Pourquoi lit-on ? Pourquoi écrit-on ?
Mais il ne s’agit pas tant de remâcher le passé, de faire revivre ce qui ne peut plus être, de fouailler la douleur de la perte, que de comprendre les mécanismes clandestins qui régissent peu ou prou nos existences, comment chacune de nos décisions, de nos atermoiements, nous précipitent vers l’avenir, fomentent un futur forcément incertain, mettant à nu la fragilité de nos existences, à quoi elles tiennent, leur part aléatoire.
Car le matériau que travaille l’autrice dépasse le seul drame personnel : il restitue la trame même de nos vies, tissées d’imprévus et de faits inéluctables. À une époque où la prévision, le calcul, le fantasme du « risque zéro » dominent, BG en montre jusqu’à l’absurde l’impossible conjecture, l’impossible prospective, en même temps que notre propre vulnérabilité : nous sommes régis par le contingent quoi que nous fassions.
Ce faisant, elle suit le mouvement même de l’écriture romanesque, des sentiers que ladite écriture emprunte, de ceux qu’elle délaisse, des bifurcations qu’elle prend ou non, abandonnant d’autres alternatives, l’orientant dans d’imprévisibles directions.
Ce n’est pas seulement reconstruire le passé c’est aussi l’inventer, le maîtriser : l’autrice en deus ex machina, en démiurge, façon de reprendre la main sur l’inacceptable. Tout en en signifiant les limites, l’impossibilité, puisqu’il n’y a rien à comprendre, rien à voir, autant essayer d’essorer un linge sec. Et pourtant. (p186) Et le livre tout entier est régi par ce « Et pourtant », clé d’entrée vers tous les possibles.
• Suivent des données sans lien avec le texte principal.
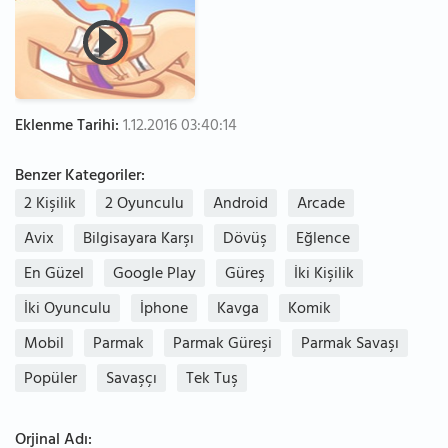
Eklenme Tarihi:
1.12.2016 03:40:14
Benzer Kategoriler:
2 Kişilik
2 Oyunculu
Android
Arcade
Avix
Bilgisayara Karşı
Dövüş
Eğlence
En Güzel
Google Play
Güreş
İki Kişilik
İki Oyunculu
İphone
Kavga
Komik
Mobil
Parmak
Parmak Güreşi
Parmak Savaşı
Popüler
Savaşçı
Tek Tuş
Orjinal Adı:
Pourquoi lit-on ? Pourquoi écrit-on ?
Biographies, autobiographies ne nous obligent pas, à l’instar du roman, à une « suspension consentie de l’incrédulité » (Coleridge). Au contraire s’adossant à l’évidence d’une expérience, ils convoquent notre immédiate adhésion, nous sautent au visage, au cœur, dans l’instant où nos yeux balaient les premières pages, les premières lignes à condition, comme ici, qu’un.e écrivain.e soit à la manœuvre, en règle le flux, le rythme, en fixe l’urgence, en organise la structure, qui ne sauraient être ceux du réel mais ceux d’une vérité littéraire rendant compte de sensations, d’émotions communes, partageables. C’est toute la force de l’entreprise de Brigitte Giraud : reprendre le fil du temps, réinjecter de la vie dans ce qui est mort, métamorphoser un drame intime en une œuvre littéraire.

Vivre vite. Mourir jeune. Tutoyer l’éternité.